Разогреться что ли?
Разминая ноги, Цахилганов принялся делать что-то вроде зарядки.
— Опять… — сказала Любовь и отвернулась.
Зелёной краски, должно быть, не хватило при последнем больничном ремонте. В изголовье реанимационной кровати стена докрашивалась охрой
и являла над подушкой
неожиданный коричневый полукруг-полунимб.
Цахилганов наскоро помотал руками во все стороны над белым её платком, отгоняя Любино виденье.
— Ну, как теперь? — спросил он Любовь.
И долго смотрел потом на её припухшие веки, на тонкий нос в едва заметных веснушках — их всего пять.
Люба дышала слабо и ровно.
— Пока ещё нет ничего страшного, — сказал про Любу Внешний. — При её диагнозе это может продолжаться долго. Ты знаешь.
— Где ты был всё это время? — обрадовался ему-себе Цахилганов. — А ведь мы с тобой сущий пустяк не договорили… О чём, бишь, мы толковали?
Он прилёг на кушетку, кутаясь в больничный халат — серый, в оранжевых обезьянках, дрыгающихся на лианах и болтающихся на своих хвостах.
— О чём? Да всё о том же: о социалистическом рае. Построенном преступной ценою. О саморазрушительности блага, созданного путём зла, — холодно ответствовал Внешний.

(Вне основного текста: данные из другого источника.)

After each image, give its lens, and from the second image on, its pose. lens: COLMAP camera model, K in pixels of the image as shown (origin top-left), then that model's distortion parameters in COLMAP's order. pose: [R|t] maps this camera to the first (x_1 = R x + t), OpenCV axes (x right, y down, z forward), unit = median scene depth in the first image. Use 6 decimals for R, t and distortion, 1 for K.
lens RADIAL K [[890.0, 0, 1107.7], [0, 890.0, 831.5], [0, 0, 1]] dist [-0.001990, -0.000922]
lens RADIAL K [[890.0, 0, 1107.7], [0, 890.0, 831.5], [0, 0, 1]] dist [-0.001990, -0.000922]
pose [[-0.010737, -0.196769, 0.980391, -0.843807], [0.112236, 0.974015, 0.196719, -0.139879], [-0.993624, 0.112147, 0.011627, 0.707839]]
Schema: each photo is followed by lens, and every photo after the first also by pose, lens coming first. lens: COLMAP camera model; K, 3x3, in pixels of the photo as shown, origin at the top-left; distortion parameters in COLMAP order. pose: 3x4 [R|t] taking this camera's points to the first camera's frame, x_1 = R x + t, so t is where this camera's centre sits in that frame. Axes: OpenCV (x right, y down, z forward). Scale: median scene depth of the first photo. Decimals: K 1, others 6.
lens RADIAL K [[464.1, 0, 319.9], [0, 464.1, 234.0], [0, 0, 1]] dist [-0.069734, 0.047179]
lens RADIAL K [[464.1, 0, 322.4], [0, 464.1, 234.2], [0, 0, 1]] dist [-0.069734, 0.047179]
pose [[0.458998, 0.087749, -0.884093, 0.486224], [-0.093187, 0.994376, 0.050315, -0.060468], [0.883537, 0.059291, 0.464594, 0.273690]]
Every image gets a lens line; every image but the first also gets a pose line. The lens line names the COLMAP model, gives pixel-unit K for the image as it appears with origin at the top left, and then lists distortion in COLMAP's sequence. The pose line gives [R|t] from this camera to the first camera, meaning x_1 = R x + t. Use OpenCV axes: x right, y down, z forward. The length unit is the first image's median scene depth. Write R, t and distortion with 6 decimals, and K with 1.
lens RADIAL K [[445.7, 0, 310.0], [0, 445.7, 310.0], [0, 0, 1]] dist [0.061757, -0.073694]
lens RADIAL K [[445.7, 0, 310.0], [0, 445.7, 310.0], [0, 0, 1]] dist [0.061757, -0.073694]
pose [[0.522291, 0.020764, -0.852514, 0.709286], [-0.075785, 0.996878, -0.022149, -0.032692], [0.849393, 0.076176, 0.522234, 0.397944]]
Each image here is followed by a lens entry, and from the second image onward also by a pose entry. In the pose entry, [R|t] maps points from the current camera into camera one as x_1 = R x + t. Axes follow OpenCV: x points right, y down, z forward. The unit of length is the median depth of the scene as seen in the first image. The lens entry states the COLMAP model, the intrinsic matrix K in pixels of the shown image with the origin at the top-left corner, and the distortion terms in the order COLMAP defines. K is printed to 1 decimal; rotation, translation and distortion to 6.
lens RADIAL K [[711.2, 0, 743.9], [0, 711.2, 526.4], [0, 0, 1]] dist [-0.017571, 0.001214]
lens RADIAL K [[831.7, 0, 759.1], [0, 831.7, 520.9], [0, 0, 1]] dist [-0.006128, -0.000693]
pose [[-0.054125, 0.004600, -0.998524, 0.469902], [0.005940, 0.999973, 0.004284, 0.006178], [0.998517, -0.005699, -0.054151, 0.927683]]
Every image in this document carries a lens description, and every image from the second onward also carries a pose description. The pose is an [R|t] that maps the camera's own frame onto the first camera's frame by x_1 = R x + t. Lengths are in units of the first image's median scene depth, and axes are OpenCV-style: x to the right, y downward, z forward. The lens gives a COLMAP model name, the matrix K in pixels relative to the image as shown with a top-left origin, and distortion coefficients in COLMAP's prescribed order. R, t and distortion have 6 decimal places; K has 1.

Цахилганов подумал — и покивал себе, другому.
— Всё правильно. Чтобы создать для кого-то рай на земле, необходимо прежде создать ад для других. Ад для других!.. Любой рай на земле создаётся ценою ада, в который одни насильно вгоняют других… У нас, в социалистическом раю, сияло Солнце, добытое сброшенными в ад при жизни… Солнце грело так горячо, что мы, молодые…
SOS. Так получилось помимо нашей воли. SOS. Мы ли виноваты, что в итоге на нас не действуют тонкие раздражители, а действуют лишь самые грубые, животные, примитивные?
Внешний не возражал, а продолжил в той самой тональности, которую задал только что сам Цахилганов:
— …Но адский труд невинно убиенных вливался ярким электрическим светом в твои глаза и пронизывал весёлую в наглости — и наглую в веселии — твою душу. Но ад, незаметно и вкрадчиво, вливался в неё — и порабощал. И увечил. И дробил. И размывал. И вот теперь содрана с души твоей спасительная оболочка.
И миры иных измерений хлынули в неё
жестоко и нещадно.
— …Но прежде что-то случилось с клеткой, продлевающей род, — пробормотал Цахилганов озадаченно. — Впрочем, у меня есть Степанида.
— Целящаяся в тебя…
— Каждому своё, — отмахнулся Цахилганов. — Каждому своё. Пускай себе целится. Чем бы дитя не тешилось. Давай о чём-нибудь другом. Только не надо опять про…
— Да. Скоро летучая пыль Карагана снова взовьётся над степью, — стыло улыбался ему Внешний из больничного зеркала, вмазанного в стену.
Нет, это повторяется и повторяется какая-то изощрённая пытка советской историей —
— Уймитесь вы, мысли-псы!.. Ну, зачем ты, навязчивый мой собеседник, мучаешь меня, заставляя смотреть в прошлое, на замученных здесь людей? Я-то тут при чём?!! Не занимался я — лично — никакими репрессиями. Уничтожение русских, хохлов, казахов осуществлялось по плану иудея Троцкого! Потом эта машина пошла уничтожать и тех, кто её изобрёл… И мой русский отец выполнял приказы, только — приказы, точно так же, как иудеи в погонах позже стали выполнять приказы, уничтожая в лагерях своих же –
И хохлы в погонах уничтожали хохлов, русских, евреев. И татары — татар. Почему же — я, отчего — я, должен размышлять на эти темы бесконечно? Не понимаю! Нет.
— Потому, что умирает любовь.
— Да, Люба, она… очень слаба.
Цахилганов вдруг устал от собственного сопротивленья, и теперь разглядывал русское прошлое обречённо и почти смиренно.
Обледеневшие жертвы коллективизации лежат нетленными мощами, в ряд, под шпалами железнодорожных веток, идущих от Карагана в разные стороны.